SANTA ANA, CA.- The Bowers Museum presents its latest exhibition of “Heavenly Horses: Two Thousand Years of Chinese and Japanese Equine Art.” During this Year of the Horse, Bowers celebrates these animals that continue to fascinate and inspire people around the world.

The horse’s impact on both Chinese and Japanese culture cannot be overstated. They shepherded goods, people and ideas across the expansive and varied climates of a continent during the height of the Silk Roads. They were indispensable as military chargers and aided in the expansion and control of empires.

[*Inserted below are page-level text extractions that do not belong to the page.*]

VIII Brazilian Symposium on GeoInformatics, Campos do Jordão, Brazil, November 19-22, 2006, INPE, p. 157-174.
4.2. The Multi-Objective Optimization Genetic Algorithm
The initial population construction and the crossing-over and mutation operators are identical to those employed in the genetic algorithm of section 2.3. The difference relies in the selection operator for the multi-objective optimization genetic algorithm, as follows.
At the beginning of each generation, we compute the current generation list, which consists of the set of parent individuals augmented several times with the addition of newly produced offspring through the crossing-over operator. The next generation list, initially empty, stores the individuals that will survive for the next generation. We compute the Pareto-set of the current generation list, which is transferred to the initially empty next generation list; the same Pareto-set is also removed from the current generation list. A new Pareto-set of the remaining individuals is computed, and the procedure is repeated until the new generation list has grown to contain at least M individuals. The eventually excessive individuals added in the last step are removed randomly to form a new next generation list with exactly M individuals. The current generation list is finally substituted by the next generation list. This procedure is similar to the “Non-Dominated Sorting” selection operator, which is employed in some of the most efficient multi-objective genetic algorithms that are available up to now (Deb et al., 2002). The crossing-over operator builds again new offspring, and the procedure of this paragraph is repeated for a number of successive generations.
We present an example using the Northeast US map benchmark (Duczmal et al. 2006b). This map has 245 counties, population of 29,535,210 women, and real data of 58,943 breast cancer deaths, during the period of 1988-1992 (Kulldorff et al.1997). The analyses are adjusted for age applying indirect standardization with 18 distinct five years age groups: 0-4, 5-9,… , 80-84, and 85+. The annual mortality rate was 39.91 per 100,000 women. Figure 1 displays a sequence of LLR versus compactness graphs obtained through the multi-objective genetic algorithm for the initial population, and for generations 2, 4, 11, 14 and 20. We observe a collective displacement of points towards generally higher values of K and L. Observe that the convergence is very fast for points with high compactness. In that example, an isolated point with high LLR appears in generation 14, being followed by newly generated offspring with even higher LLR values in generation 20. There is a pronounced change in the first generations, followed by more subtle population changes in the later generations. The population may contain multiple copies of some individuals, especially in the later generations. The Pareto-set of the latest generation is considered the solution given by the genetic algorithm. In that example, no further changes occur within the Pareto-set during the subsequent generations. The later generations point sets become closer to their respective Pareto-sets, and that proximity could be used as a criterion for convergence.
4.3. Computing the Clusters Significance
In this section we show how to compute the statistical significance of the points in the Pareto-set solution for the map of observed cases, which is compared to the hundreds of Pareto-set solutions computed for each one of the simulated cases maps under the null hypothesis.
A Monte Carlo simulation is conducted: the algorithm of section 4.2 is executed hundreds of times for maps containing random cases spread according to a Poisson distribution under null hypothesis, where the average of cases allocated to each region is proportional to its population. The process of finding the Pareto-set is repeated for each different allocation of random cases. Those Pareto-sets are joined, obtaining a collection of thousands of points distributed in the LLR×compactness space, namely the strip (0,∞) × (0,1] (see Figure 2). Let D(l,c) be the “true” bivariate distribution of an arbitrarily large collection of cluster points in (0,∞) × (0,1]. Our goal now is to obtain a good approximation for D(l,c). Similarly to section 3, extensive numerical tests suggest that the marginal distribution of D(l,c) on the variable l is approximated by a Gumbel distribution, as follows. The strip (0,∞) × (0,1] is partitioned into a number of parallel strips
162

The horse was embraced as companion and participant in leisure and recreational activities including polo, horse “dancing,” and hunting. Horses also figure prominently in the mythology, philosophy, religion, and folklore of both China and Japan.

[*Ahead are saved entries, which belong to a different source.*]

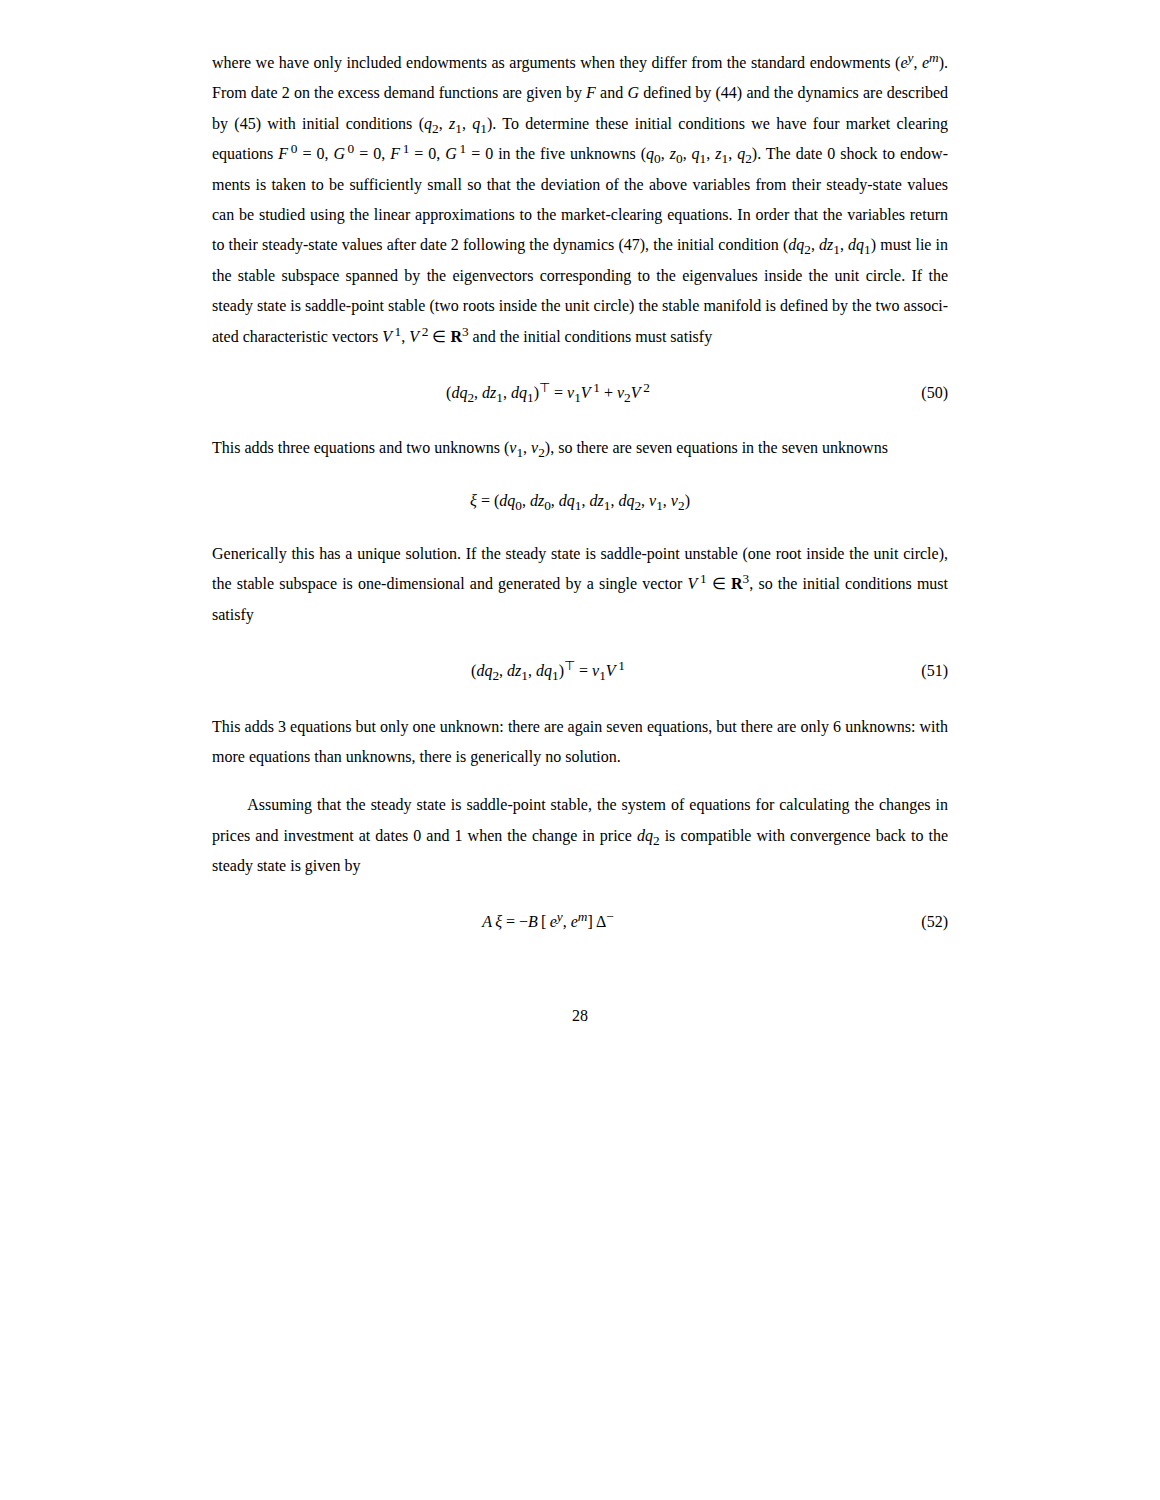where we have only included endowments as arguments when they differ from the standard endowments (ey, em). From date 2 on the excess demand functions are given by F and G defined by (44) and the dynamics are described by (45) with initial conditions (q2, z1, q1). To determine these initial conditions we have four market clearing equations F 0 = 0, G 0 = 0, F 1 = 0, G 1 = 0 in the five unknowns (q0, z0, q1, z1, q2). The date 0 shock to endowments is taken to be sufficiently small so that the deviation of the above variables from their steady-state values can be studied using the linear approximations to the market-clearing equations. In order that the variables return to their steady-state values after date 2 following the dynamics (47), the initial condition (dq2, dz1, dq1) must lie in the stable subspace spanned by the eigenvectors corresponding to the eigenvalues inside the unit circle. If the steady state is saddle-point stable (two roots inside the unit circle) the stable manifold is defined by the two associated characteristic vectors V 1, V 2 ∈ R3 and the initial conditions must satisfy
(dq2, dz1, dq1)⊤ = ν1V 1 + ν2V 2
(50)
This adds three equations and two unknowns (ν1, ν2), so there are seven equations in the seven unknowns
ξ = (dq0, dz0, dq1, dz1, dq2, ν1, ν2)
Generically this has a unique solution. If the steady state is saddle-point unstable (one root inside the unit circle), the stable subspace is one-dimensional and generated by a single vector V 1 ∈ R3, so the initial conditions must satisfy
(dq2, dz1, dq1)⊤ = ν1V 1
(51)
This adds 3 equations but only one unknown: there are again seven equations, but there are only 6 unknowns: with more equations than unknowns, there is generically no solution.
Assuming that the steady state is saddle-point stable, the system of equations for calculating the changes in prices and investment at dates 0 and 1 when the change in price dq2 is compatible with convergence back to the steady state is given by
A ξ = −B [ ey, em] Δ−
(52)
28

“Heavenly Horses: Two Thousand Years of Chinese and Japanese Equine Art” will be on display at the Bowers Museum through November 16, 2014.

The Chinese quest for bigger, better, and faster horses required immense resources, and breeders continually refined their stocks. The prized “heavenly horses” were large, powerful specimens sought from the Fergana region of Central Asia. Legend states that these horses could fly and would sweat blood (likely caused by parasitic nematodes that lived just under their skin).

Most of the earliest representations of horses from China are pottery, stone, or bronze sculptures found in the graves of the elite and intended to accompany the deceased into the afterlife. Later, horse painting became a major genre in and of itself. Through trade and human exploration, horses made their way from the Asian mainland to Japan by way of the Korean peninsula. Early evidence of the importance of horses in Japanese life includes superb bronze trappings and haniwa (cylindrical clay sculptures) in the shape of horses that were placed within or around the great imperial tomb mounds. With the rise of the samurai, the horse became firmly established as an indispensable component of Japanese warfare as well as a lasting symbol of refinement and power.